(MATERIAL FOR THIS EXERCISE)

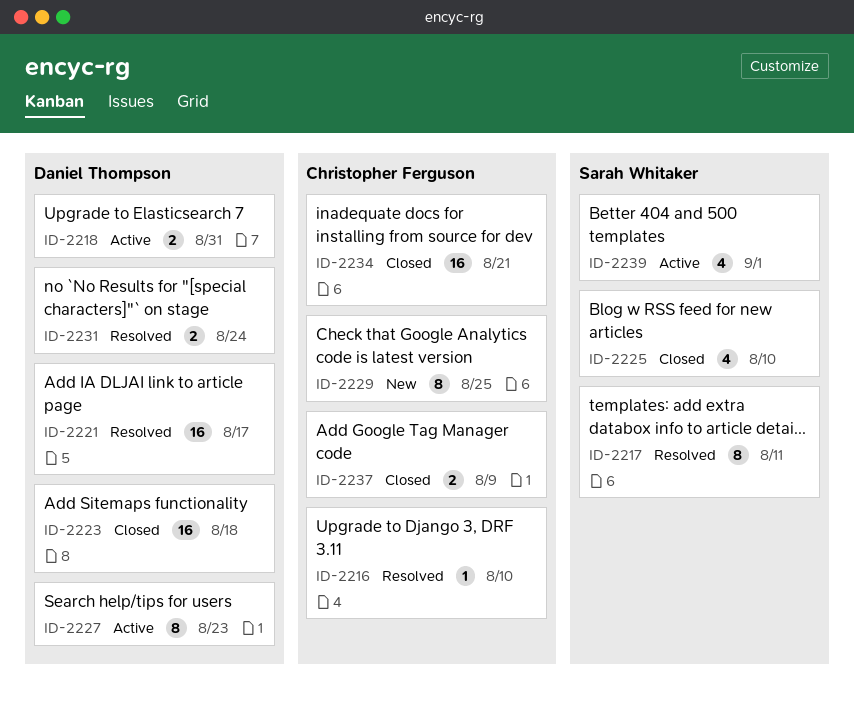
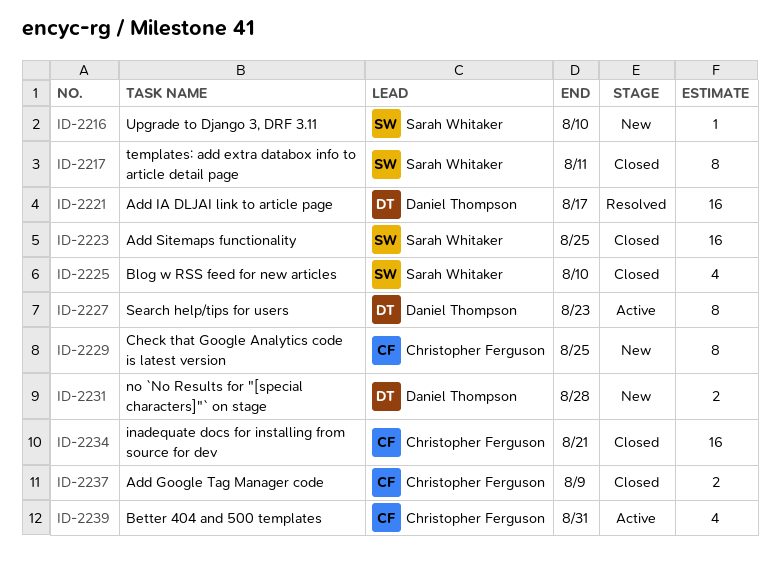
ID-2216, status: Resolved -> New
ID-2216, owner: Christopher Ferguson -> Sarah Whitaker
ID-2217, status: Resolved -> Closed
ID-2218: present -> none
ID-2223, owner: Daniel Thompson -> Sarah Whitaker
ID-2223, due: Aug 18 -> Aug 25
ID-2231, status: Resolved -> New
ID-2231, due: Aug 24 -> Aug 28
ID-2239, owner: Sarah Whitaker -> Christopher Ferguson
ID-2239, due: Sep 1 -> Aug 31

(End MATERIAL FOR THIS EXERCISE)
(MATERIAL FOR THIS EXERCISE)

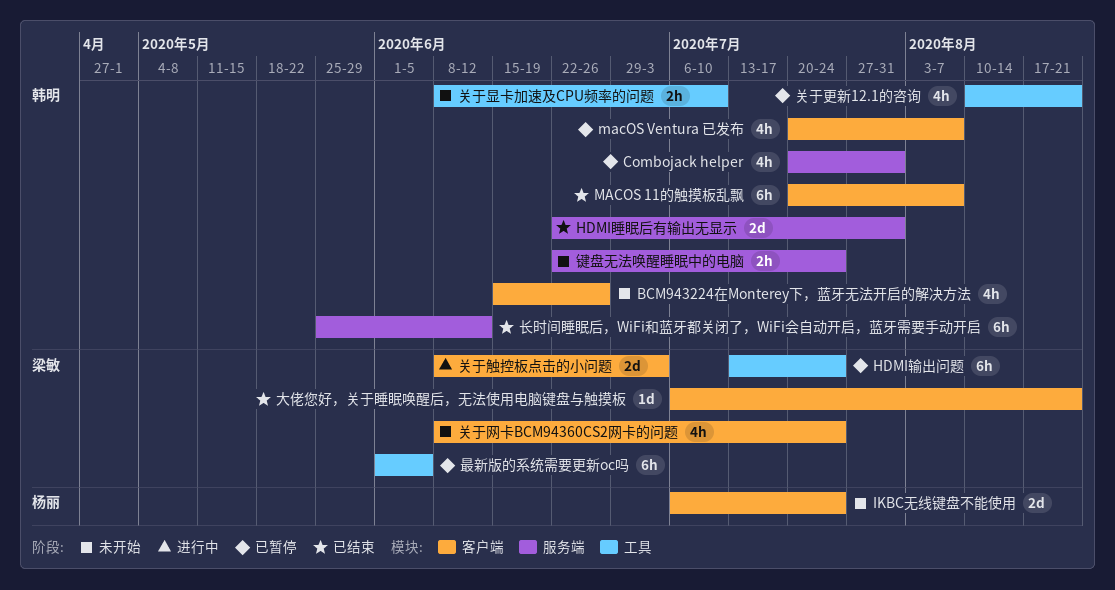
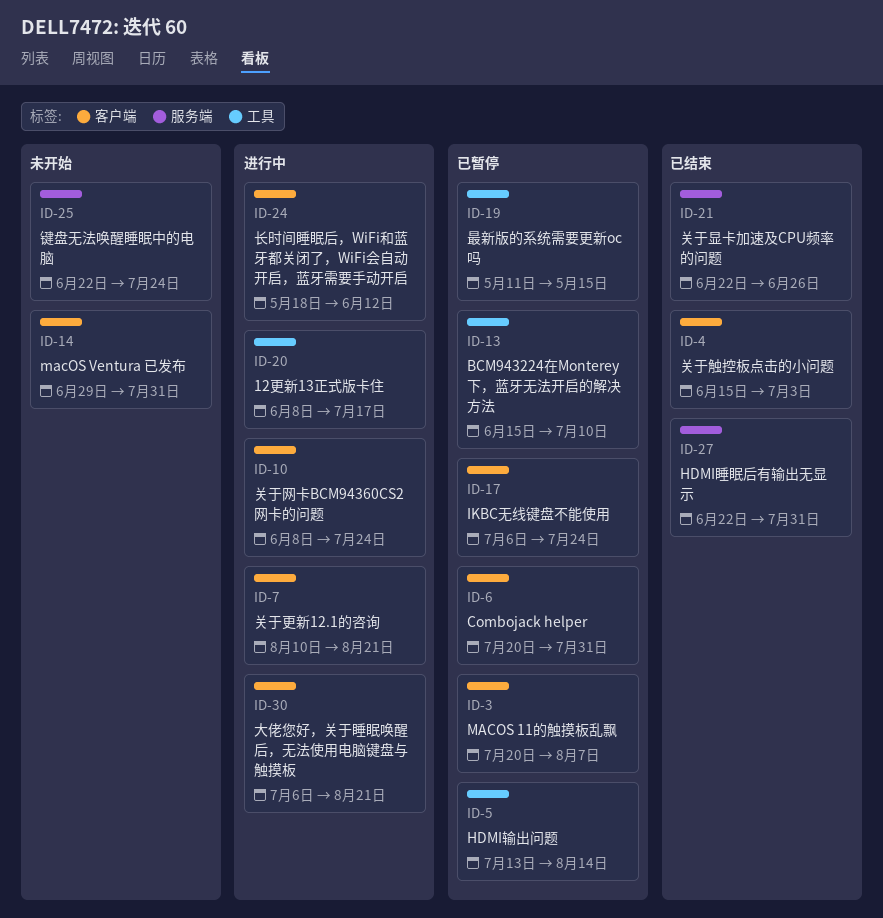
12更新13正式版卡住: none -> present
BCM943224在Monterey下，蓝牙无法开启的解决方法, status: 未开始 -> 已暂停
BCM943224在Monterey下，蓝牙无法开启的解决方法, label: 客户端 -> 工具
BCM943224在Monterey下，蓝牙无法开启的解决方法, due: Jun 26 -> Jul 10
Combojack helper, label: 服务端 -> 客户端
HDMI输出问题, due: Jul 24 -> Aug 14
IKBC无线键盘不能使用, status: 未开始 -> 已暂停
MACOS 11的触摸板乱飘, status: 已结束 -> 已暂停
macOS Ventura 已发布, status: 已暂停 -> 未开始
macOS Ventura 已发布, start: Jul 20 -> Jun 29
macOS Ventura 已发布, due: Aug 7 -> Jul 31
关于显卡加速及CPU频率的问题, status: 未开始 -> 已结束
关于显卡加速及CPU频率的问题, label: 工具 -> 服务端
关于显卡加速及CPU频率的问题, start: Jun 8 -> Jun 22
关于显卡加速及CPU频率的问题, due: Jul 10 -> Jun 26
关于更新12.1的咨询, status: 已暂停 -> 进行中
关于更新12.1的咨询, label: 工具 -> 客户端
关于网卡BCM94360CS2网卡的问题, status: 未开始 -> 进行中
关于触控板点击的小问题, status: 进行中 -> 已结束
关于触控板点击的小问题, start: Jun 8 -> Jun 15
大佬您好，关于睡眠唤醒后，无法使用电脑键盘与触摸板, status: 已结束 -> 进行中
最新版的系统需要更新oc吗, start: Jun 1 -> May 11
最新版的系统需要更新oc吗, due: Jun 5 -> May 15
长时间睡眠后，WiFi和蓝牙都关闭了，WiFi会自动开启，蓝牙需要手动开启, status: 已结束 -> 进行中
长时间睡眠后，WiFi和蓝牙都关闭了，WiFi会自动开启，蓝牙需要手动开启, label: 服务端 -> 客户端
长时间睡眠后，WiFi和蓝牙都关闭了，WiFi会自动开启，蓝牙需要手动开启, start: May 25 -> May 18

(End MATERIAL FOR THIS EXERCISE)

(TASK DESCRIPTION) Look above for the line with "关于更新12.1的咨询, label: 工具 -> 客户端" and the line with "长时间睡眠后，WiFi和蓝牙都关闭了，WiFi会自动开启，蓝牙需要手动开启, start: May"; transcribe both and all lines in between, exactly, and nothing else.

(SOLVED PROBLEM)
关于更新12.1的咨询, label: 工具 -> 客户端
关于网卡BCM94360CS2网卡的问题, status: 未开始 -> 进行中
关于触控板点击的小问题, status: 进行中 -> 已结束
关于触控板点击的小问题, start: Jun 8 -> Jun 15
大佬您好，关于睡眠唤醒后，无法使用电脑键盘与触摸板, status: 已结束 -> 进行中
最新版的系统需要更新oc吗, start: Jun 1 -> May 11
最新版的系统需要更新oc吗, due: Jun 5 -> May 15
长时间睡眠后，WiFi和蓝牙都关闭了，WiFi会自动开启，蓝牙需要手动开启, status: 已结束 -> 进行中
长时间睡眠后，WiFi和蓝牙都关闭了，WiFi会自动开启，蓝牙需要手动开启, label: 服务端 -> 客户端
长时间睡眠后，WiFi和蓝牙都关闭了，WiFi会自动开启，蓝牙需要手动开启, start: May 25 -> May 18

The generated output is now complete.